--- SOURCE DOCUMENT ---

Running Apache Beam on Hazelcast Jet

In June 2019, we announced the inclusion of Hazelcast Jet as a runner for Apache Beam.

Now it’s time for an example showing how it’s done. As a bonus, it’s not “Word Count.”

IoT Data

The data we will use is a series of 2,000 GPS points and time offsets:

# Latitude, Longitude, Time-Offset
45.417,8.179,1629
45.417,8.178,1630
45.416,8.178,1631
45.416,8.177,1632
45.415,8.176,1633

These points are real data. They come from a trip on Italy’s famous Frecciarossa (Red Arrow) train from Milan to Turin.

Since we have real data, we can solve some real problems. Since trains move, they are connected wirelessly. Delivering the position over wireless networks may mean some locations arrive twice or out of order. In some cases, such as when a train is in a tunnel, the positions may not arrive at all.

The Example Application

This example application mainly does two things:

  1. It uses a Beam pipeline to enrich the stream of GPS points. They are parsed and reformatted from CSV to JSON, and then windowing is used to drop some out of sequence points. This is not the most sophisticated Beam example, but that’s not the objective.
  2. These points are plotted dynamically on a map to make things more visual using JavaScript and a WebSocket. This is done as they arrive using stream processing, not batch processing.

Beam and the Jet Runner

The basic concept of Apache Beam is that the definition of a processing pipeline is independent and agnostic of the execution platform.

We define a Beam pipeline and choose to run it on Hazelcast Jet.

We could choose to run it with something other than Hazelcast Jet, but we won’t.

Please note that although Beam is platform-independent, not all platforms implement all features. For more information on feature compatibility, please refer to the Apache Beam Capability Matrix.

Running the Example

This example consists of four processes running simultaneously. As it uses file watching logic, we also want to run them all from the same directory to keep things simple.

--- DATA ROWS ---

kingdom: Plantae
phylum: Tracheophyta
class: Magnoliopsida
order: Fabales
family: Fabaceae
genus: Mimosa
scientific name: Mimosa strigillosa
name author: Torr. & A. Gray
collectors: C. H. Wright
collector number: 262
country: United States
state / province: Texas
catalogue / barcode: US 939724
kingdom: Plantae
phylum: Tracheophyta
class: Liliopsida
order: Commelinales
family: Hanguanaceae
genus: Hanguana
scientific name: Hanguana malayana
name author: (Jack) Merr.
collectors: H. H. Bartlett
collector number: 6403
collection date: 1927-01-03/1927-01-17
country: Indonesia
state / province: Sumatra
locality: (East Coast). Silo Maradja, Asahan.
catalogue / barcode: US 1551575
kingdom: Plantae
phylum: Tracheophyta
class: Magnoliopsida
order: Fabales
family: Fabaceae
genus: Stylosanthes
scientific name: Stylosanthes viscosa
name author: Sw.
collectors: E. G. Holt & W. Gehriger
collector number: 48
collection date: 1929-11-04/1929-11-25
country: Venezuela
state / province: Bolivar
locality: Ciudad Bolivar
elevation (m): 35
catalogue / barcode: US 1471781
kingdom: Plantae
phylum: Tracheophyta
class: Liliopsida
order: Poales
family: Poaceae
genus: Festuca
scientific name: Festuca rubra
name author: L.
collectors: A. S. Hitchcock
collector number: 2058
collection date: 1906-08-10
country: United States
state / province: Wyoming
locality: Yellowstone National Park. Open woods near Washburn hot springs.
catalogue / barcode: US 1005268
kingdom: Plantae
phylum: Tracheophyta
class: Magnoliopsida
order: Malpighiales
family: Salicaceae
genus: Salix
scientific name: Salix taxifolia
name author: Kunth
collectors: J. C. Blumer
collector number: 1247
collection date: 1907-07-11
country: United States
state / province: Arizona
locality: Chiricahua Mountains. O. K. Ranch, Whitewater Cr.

---

--- TASK SET ---
1. Answer these questions using the Hazelcast Jet article:
(a) How many GPS points make up the data series?
(b) Which train journey did the GPS points come from?
(c) How many processes run at the same time in the example?
2. Write what comes next in the Hazelcast Jet article, starting after its final sentence.

--- ANSWER SET ---
1.
(a) 2,000
(b) A trip on Italy's Frecciarossa (Red Arrow) train from Milan to Turin
(c) Four

2.
Note: Using the same directory is crucial to making this demo work. In order to keep the example simple, Step 4 writes to the directory that Steps 2 and 5 are expecting. You can change this in the code if you want, but if you don’t wish to, be sure to run all commands from the same directory.

1. Build

Download hazelcast-jet-demos.

From the top level of the “train-track” folder run this command to build:

mvn clean install

2. Run the Jet Grid

Run this command to start one Jet grid process, and leave it running:

java -jar train-track-grid/target/train-track-grid.jar

This will create a Jet grid running on port 8701 on your machine. The grid is named frecciarossa.

If you have access to either or both the Hazelcast IMDG Management Center and Hazelcast Jet Management Center, you have additional ways to monitor the activity.

The Jet grid is where the Beam job will run. Although we won’t do so here, the Jet grid could contain several Jet processes, spread across multiple machines, making full use of all available CPUs.

3. Run the Web UI

Start the web UI using this command, and leave it running:

java -jar train-track-web-ui/target/train-track-web-ui.jar

Bring up this page in a browser:

http://localhost:8085/

Assuming you have an Internet connection, the browser will download a map of Milan to display on the screen.

This process connects to the Hazelcast Jet cluster to find the location of the train. We won’t see the position of the train yet as we haven’t started the data feed, which should appear after Step 5 runs.

4. Create the Data Feed

Next, run this command:

java -jar train-track-data-feed/target/train-track-data-feed.jar

The command will output four GPS points per second to the screen, and into a file named “beam-input” in the current directory.

There are over 2,000 points recorded, so this job will take more than fifteen minutes to complete. The actual train trip from Milan to Turin takes 65 minutes.

Don’t wait for it to complete; as soon as output appears, proceed to Step 5.

5. Run the Beam Job

Finally, run this command:

java -jar train-track-beam-runner/target/train-track-beam-runner.jar

Be sure to select “train-track-beam-runner/target/train-track-beam-runner.jar” not “train-track-beam-runner/target/train-track-beam-runner-shaded.jar“.

This step will submit a Beam job to run in the Hazelcast Jet process started in Step 2.

It will read the file “beam-input” being produced by the process started in Step 4.

It will produce files named “beam-output*” with the enriched GPS information. In addition to the latitude and longitude, we should also have the time in a more human-readable format.

6. Success?

If you look at the “beam-input” file, you should see a sequence of lines for the GPS points:

45.464,8.438,1364
45.464,8.437,1365

If you look at the “beam-output*” files, you should see the enriched output for these GPS points:

{ "input-point": "953", "latitude": "45.464", "longitude": "8.438", "timestamp": "1565644594246", "timeprint": "22:16:34" }
{ "input-point": "954", "latitude": "45.464", "longitude": "8.437", "timestamp": "1565644594496", "timeprint": "22:16:34" }

Looking at the browser, you should see it updating as the points are plotted on the map. It will look something like this:


If you don’t get these three, something went wrong. It’s worth finding out where and why.

Show Me the Magic

How does this work?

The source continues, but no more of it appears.